その変動の大部分は、製造部門におけるものでした。また、COVID明けの際には、業界未経験の新しい従業員が入ってきたことも一因でした。必要な効率性と生産性の向上を達成するために、より多くの人員を雇う必要がありました。次の増量に向けて増産していく際には、その必要性はそれよりも少なくなると考えています。
アンドレイ・トムチック
承知しました。詳細な説明をありがとうございます。私からの質問も、これで最後に2点ほどで締めさせていただきます。1つ目は、需要が近いうちに(願わくはプラス方向に)転換することを示す、御社が社内で注視している最も早期の指標は何でしょうか?最近、ISM(製造業指数)が改善傾向にあることは承知していますが、歴史的に見てもそれは良い指標かもしれません。

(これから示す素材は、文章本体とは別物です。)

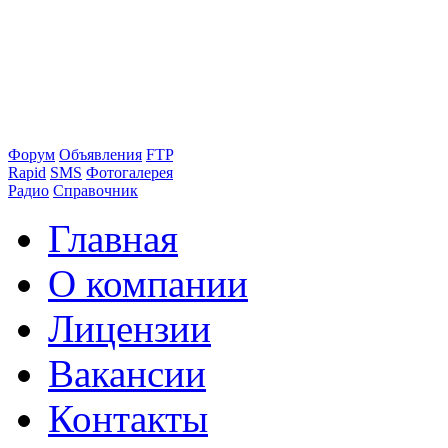
Форум
Объявления
FTP
Rapid
SMS
Фотогалерея
Радио
Справочник
Главная
О компании
Лицензии
Вакансии
Контакты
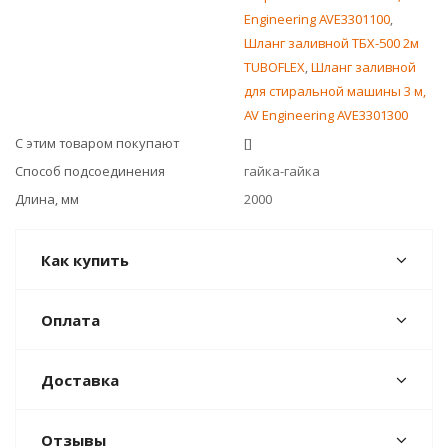
Engineering AVE3301100
,
Шланг заливной ТБХ-500 2м
TUBOFLEX
,
Шланг заливной
для стиральной машины 3 м,
AV Engineering AVE3301300
С этим товаром покупают
[]
Способ подсоединения
гайка-гайка
Длина, мм
2000
Как купить
Оплата
Доставка
Отзывы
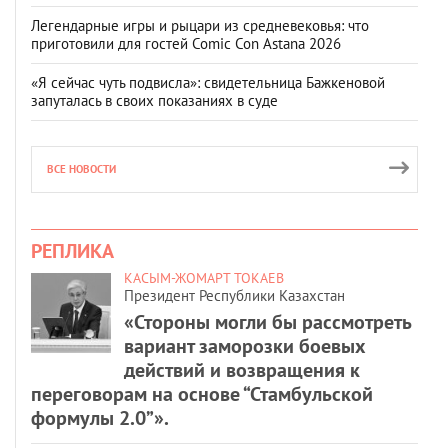
Легендарные игры и рыцари из средневековья: что
приготовили для гостей Comic Con Astana 2026
«Я сейчас чуть подвисла»: свидетельница Бажкеновой
запуталась в своих показаниях в суде
ВСЕ НОВОСТИ
РЕПЛИКА
КАСЫМ-ЖОМАРТ ТОКАЕВ
Президент Республики Казахстан
«Стороны могли бы рассмотреть
вариант заморозки боевых
действий и возвращения к
переговорам на основе “Стамбульской
формулы 2.0”».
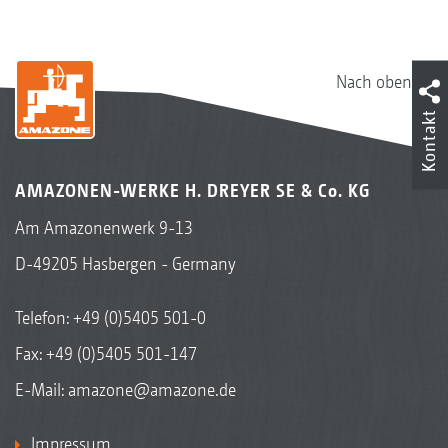
Nach oben
Kontakt
AMAZONEN-WERKE H. DREYER SE & Co. KG
Am Amazonenwerk 9-13
D-49205 Hasbergen - Germany
Telefon:
+49 (0)5405 501-0
Fax: +49 (0)5405 501-147
E-Mail:
amazone@amazone.de
Impressum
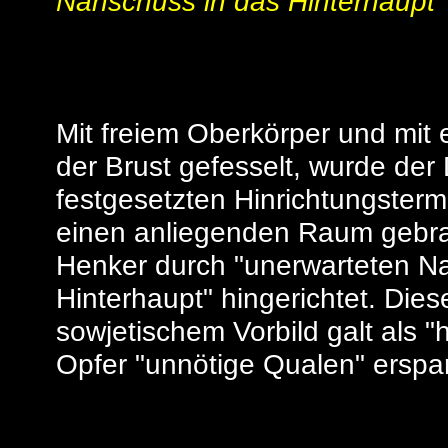
Nahschuss in das Hinterhaupt"
Mit freiem Oberkörper und mit
der Brust gefesselt, wurde der
festgesetzten Hinrichtungsterm
einen anliegenden Raum gebra
Henker durch "unerwarteten N
Hinterhaupt" hingerichtet. Dies
sowjetischem Vorbild galt als 
Opfer "unnötige Qualen" erspa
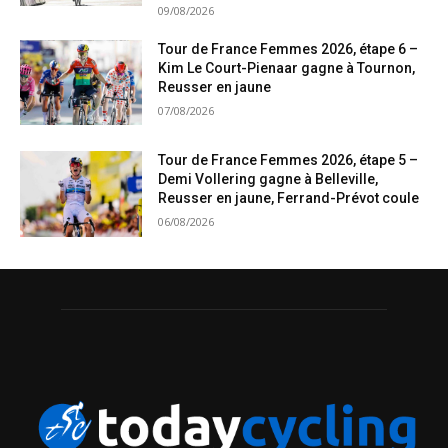
09/08/2026
Tour de France Femmes 2026, étape 6 –
Kim Le Court-Pienaar gagne à Tournon,
Reusser en jaune
07/08/2026
Tour de France Femmes 2026, étape 5 –
Demi Vollering gagne à Belleville,
Reusser en jaune, Ferrand-Prévot coule
06/08/2026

御社が追跡しており、特筆すべき具体的なものはありますか?これが1つ目です。2つ目は、将来の見通しについてです。今年度の1億6,000万ドルから1億8,000万ドルの利益は、2026年以降を見据えた際、年間ベースで持続可能なものなのでしょうか?皆様、ありがとうございました。お時間をいただき感謝いたします。
ジーン・サベージ
かしこまりました。いくつか注視している主要な指標を挙げていただきましたが、稼働率はその一つです。市場全体の逼迫具合、つまり業界における在庫車両の状況です。また、引き合いのレベルについても、年初からプラスに転じており、引き合いのレベルは上昇しています。
ただし、それらは受注に結びつく必要があります。第1四半期には、その一部の成約が見られました。今四半期も再び前向きな商談が進んでいます。それを見て、販売量が増加する可能性があるというポジティブな兆候を感じています。

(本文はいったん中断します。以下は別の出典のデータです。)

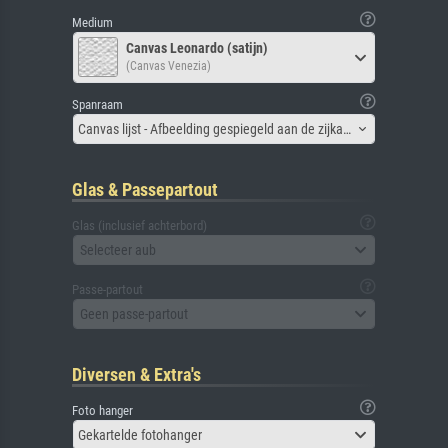
Medium
Canvas Leonardo (satijn)
(Canvas Venezia)
Spanraam
Canvas lijst - Afbeelding gespiegeld aan de zijkant
Glas & Passepartout
Glas (inclusief achterbord)
Selecteer aub
Passe-partout
Geen passe-partout
Diversen & Extra's
Foto hanger
Gekartelde fotohanger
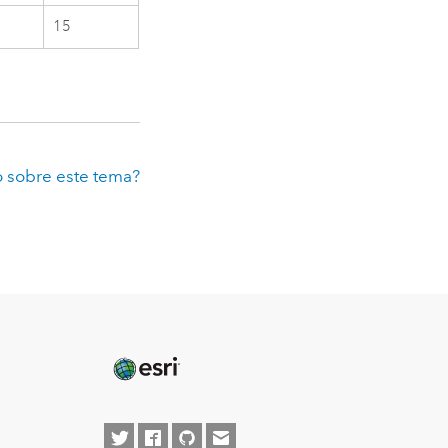
15
 sobre este tema?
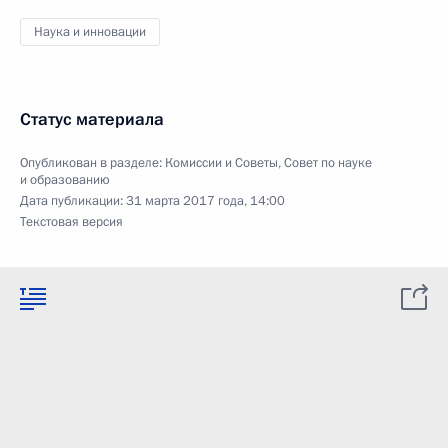
Наука и инновации
Статус материала
Опубликован в разделе:
Комиссии и Советы
,
Совет по науке
и образованию
Дата публикации:
31 марта 2017 года, 14:00
Текстовая версия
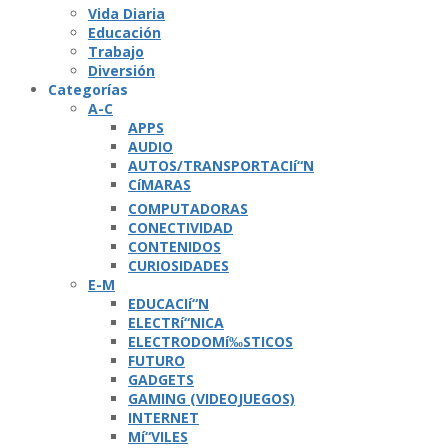
Vida Diaria
Educación
Trabajo
Diversión
Categorí­as
A-C
APPS
AUDIO
AUTOS/TRANSPORTACIí“N
CíMARAS
COMPUTADORAS
CONECTIVIDAD
CONTENIDOS
CURIOSIDADES
E-M
EDUCACIí“N
ELECTRí“NICA
ELECTRODOMí‰STICOS
FUTURO
GADGETS
GAMING (VIDEOJUEGOS)
INTERNET
Mí“VILES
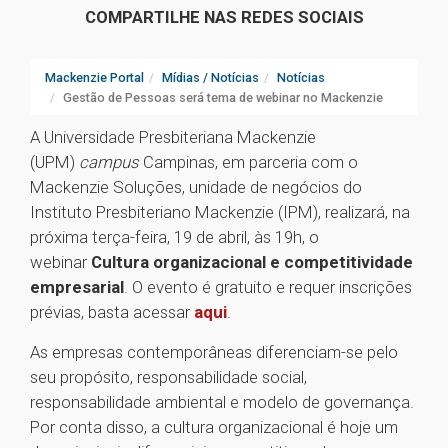
COMPARTILHE NAS REDES SOCIAIS
Mackenzie Portal
Mídias / Notícias
Notícias
Gestão de Pessoas será tema de webinar no Mackenzie
A Universidade Presbiteriana Mackenzie
(UPM)
campus
Campinas, em parceria com o
Mackenzie Soluções, unidade de negócios do
Instituto Presbiteriano Mackenzie (IPM), realizará, na
próxima terça-feira, 19 de abril, às 19h, o
webinar
Cultura organizacional e competitividade
empresarial
. O evento é gratuito e requer inscrições
prévias, basta acessar
aqui
.
As empresas contemporâneas diferenciam-se pelo
seu propósito, responsabilidade social,
responsabilidade ambiental e modelo de governança.
Por conta disso, a cultura organizacional é hoje um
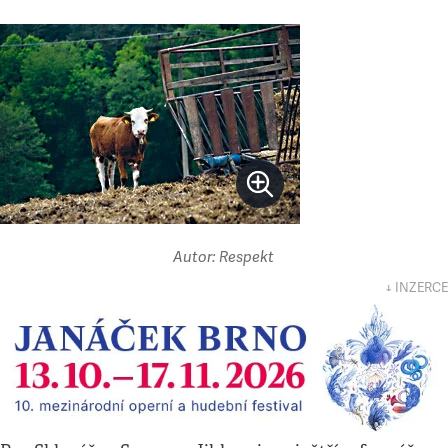
Autor: Respekt
↓ INZERCE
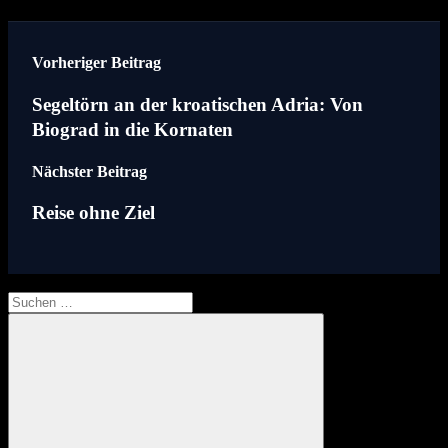
Beitragsnavigation
Vorheriger Beitrag
Segeltörn an der kroatischen Adria: Von
Biograd in die Kornaten
Nächster Beitrag
Reise ohne Ziel
Suchen
nach:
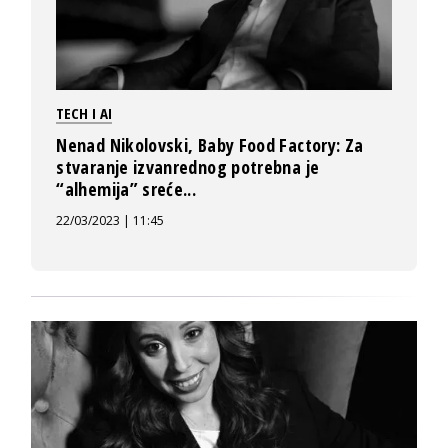
TECH I AI
Nenad Nikolovski, Baby Food Factory: Za
stvaranje izvanrednog potrebna je
“alhemija” sreće...
22/03/2023 | 11:45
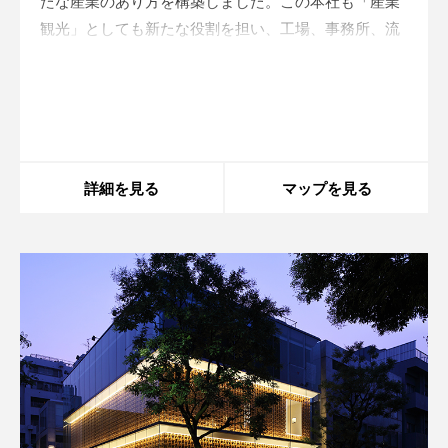
たな産業のあり方を構築しました。この本社も「産業
観光」としても新たな役割を担い、工場、事務所、流
通の拠点としての整備と共に、地域の産業を伝えるハ
ブ的な役割のもと、地域案内、素材体験、カンファレ
Warning
: in_array() expects parameter 2 to be
array, string given in
/home/xs175897/space-
ンスルーム、
design.jp/public_html/wp-
content/themes/sdc/panelcontent.php
on line
59
詳細を見る
マップを見る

PMI(購買担当者指数)や製造業指数については、我々も密接に追跡しています。これらはすべて、状況がポジティブであると判断するための、皆様が注目すべき優れた指標です。
ジーン・サベージ
来年には業界全体の生産台数が3万台から3万5,000台近くになると予想していますが、そこに戻るには受注率の上昇を待つ必要があります。では、2つ目の質問に移ります。
オペレーター
利益(Gains)についてです。
ジーン・サベージ
利益ですね。わかりました。利益については、2027年についてはあまり詳しくはお話ししませんが、二次市場での販売と二次市場での購入が、当社のビジネス運営において不可欠であるという事実を考慮すると、毎年何らかの形でその両方を行っていくことになると予想しています。2027年に近づきましたら、2027年に何が起こると考えているかについて、より具体的なガイダンスを提供いたします。
アンドレイ・トムチック
Jean、Eric、お時間をいただき本当にありがとうございました。感謝いたします。
ジーン・サベージ
どうもありがとうございます。
オペレーター
ありがとうございます。以上で最後の質問となります。
ジーン・サベージ
本日はご参加いただきありがとうございます。当社の第1四半期決算は、私たちが築いてきた営業レバレッジと、事業全体で遂げている進展を浮き彫りにしています。私たちは、私たちをここまで導いてきたもの、すなわち、規律ある実行、顧客への価値提供、そして株主価値の創造に、引き続き注力してまいります。Trinityに引き続き関心をお寄せいただき、ありがとうございます。